#### [The task]
Answer these questions from the forum thread on the misfire and coil boots:
1. Which cylinder is #1?
2. Where did mechguy78 find the replacement boots for the 1.4?
3. About how many volts does Blasirl say electrical tape is good for?

Cylinder #1 is the one closest to the belt on the engine. Be careful getting the coil pack off as the boots tend to stick to the plugs. I would highly suggest putting dielectric grease on them before reinstalling the coil pack to make removal later a lot easier.


----------



## mercfocus (Jul 15, 2018)

Thank you, this is everything I needed right now.

Just got done taking it apart to find some previous "mechanic" somewhere used electrical tape to fix a torn boot.

Could this cause a misfire?

I had trouble getting coil rack out and had to remove some of that tape to get it back in without fighting it too much.

Then the spark plugs loosened with no effort whatsoever. Nudged with my thumb just barely and both screwed right out.

Not sure about the condition of these plugs. Looks like it's been running lean?

The plug in the socket came out of #3 and the other plug on the left is from #1.


----------



## mercfocus (Jul 15, 2018)

I switched the plugs around to see if the code changes to a P0303 but doubt it.

Is it even possible to switch the coils around?

Looks to be a permanent 4 coil unit.

If not, how can I test the individual coils?


----------



## mechguy78 (Jun 6, 2016)

mercfocus said:


> Thank you, this is everything I needed right now.
> 
> Just got done taking it apart to find some previous "mechanic" somewhere used electrical tape to fix a torn boot.
> 
> ...


Yes a torn boot will cause a misfire. Coil can not be switched/ installed the other way. I would get a new set of boots at the minimum. I replaced the ones on my 1.4 due to causing a misfire. Found them at Napa, not sure if any of the other chain stores have them as well.

If you were to move the boot to another cylinder I would bet the misfire would follow the boot.


----------



## mercfocus (Jul 15, 2018)

mechguy78 said:


> Yes a torn boot will cause a misfire. Coil can not be switched/ installed the other way. I would get a new set of boots at the minimum. I replaced the ones on my 1.4 due to causing a misfire. Found them at Napa, not sure if any of the other chain stores have them as well.
> 
> If you were to move the boot to another cylinder I would bet the misfire would follow the boot.


Hmmmm, that's a good thought. Can't change the location of the coil but can just move the boot. 

I noticed they're kinda tight on there. They come off the coil easy enough?

After putting it back together, I've driven it for about 20 miles so far. Seems much smoother though. The plugs being loose seems to have been the biggest problem I think but we're still watching for a CEL kinda still expecting it. 

My wife driving it just now was the real test since she's been putting up with it for the couple days. She said it's way better now.

And even if I don't CEL from this, I'm still going to Napa for those boots and 4 new plugs around payday.


----------



## Blasirl (Mar 31, 2015)

Electrical tape is good for about 600 volts. I am not sure, but I think the coil puts out much more than that. Remember to put some dielectric grease in and around the boots before installing them and a touch of never seize on the plug threads couldn't hurt either. :2cents:


----------



## snowwy66 (Nov 5, 2017)

50,000 volts. But i think it's come down lately. 25 or 35,000


----------

#### [Data excerpts]
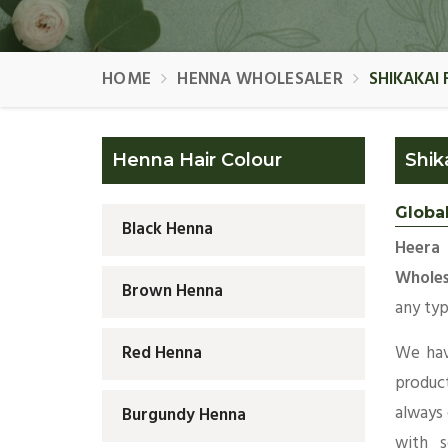
HOME
HENNA WHOLESALER
SHIKAKAI
Henna Hair Colour
Shik
Globa
Black Henna
Heera 
Wholes
Brown Henna
any typ
We hav
Red Henna
produc
always
Burgundy Henna
with s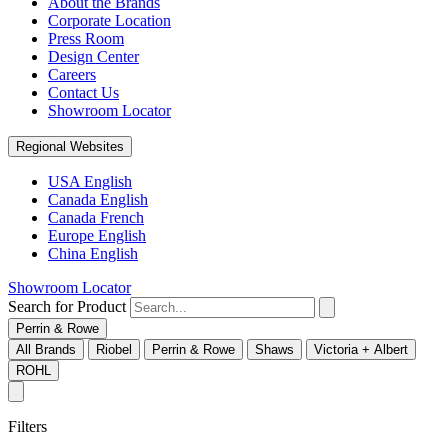
About the Brands
Corporate Location
Press Room
Design Center
Careers
Contact Us
Showroom Locator
Regional Websites
USA English
Canada English
Canada French
Europe English
China English
Showroom Locator
Search for Product
Perrin & Rowe
All Brands
Riobel
Perrin & Rowe
Shaws
Victoria + Albert
ROHL
Filters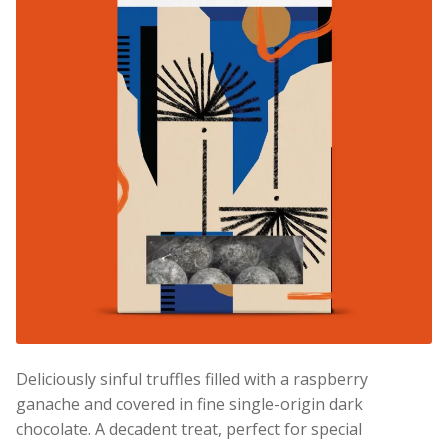
Deliciously sinful truffles filled with a raspberry
ganache and covered in fine single-origin dark
chocolate. A decadent treat, perfect for special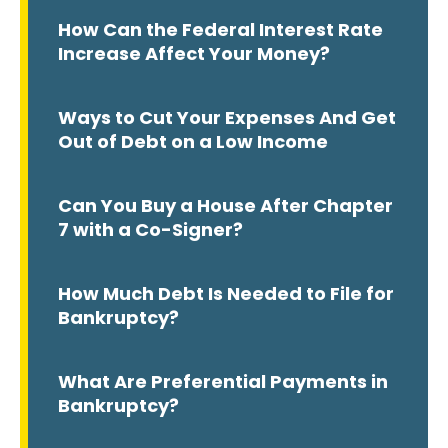
How Can the Federal Interest Rate
Increase Affect Your Money?
Ways to Cut Your Expenses And Get
Out of Debt on a Low Income
Can You Buy a House After Chapter
7 with a Co-Signer?
How Much Debt Is Needed to File for
Bankruptcy?
What Are Preferential Payments in
Bankruptcy?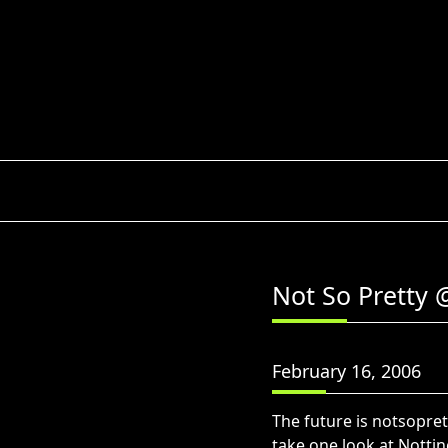
Skip
to
content
Not So Pretty 
February 16, 2006
The future is notsopre
take one look at Nottin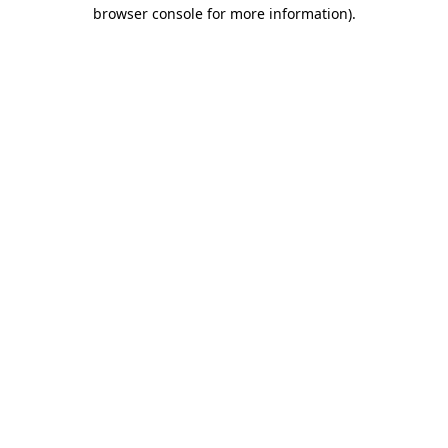
browser console for more information).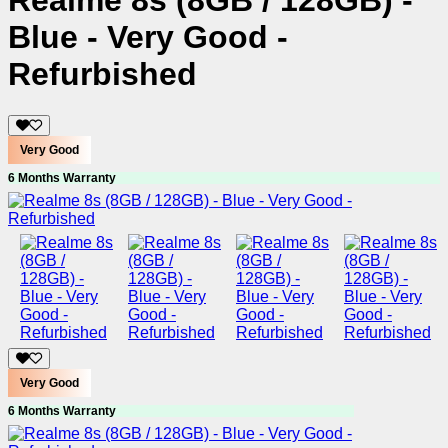
Realme 8s (8GB / 128GB) -
Blue - Very Good -
Refurbished
Very Good
6 Months Warranty
Very Good
6 Months Warranty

#### [Output of the exercise]
1. The one closest to the belt on the engine.
2. At Napa.
3. About 600 volts.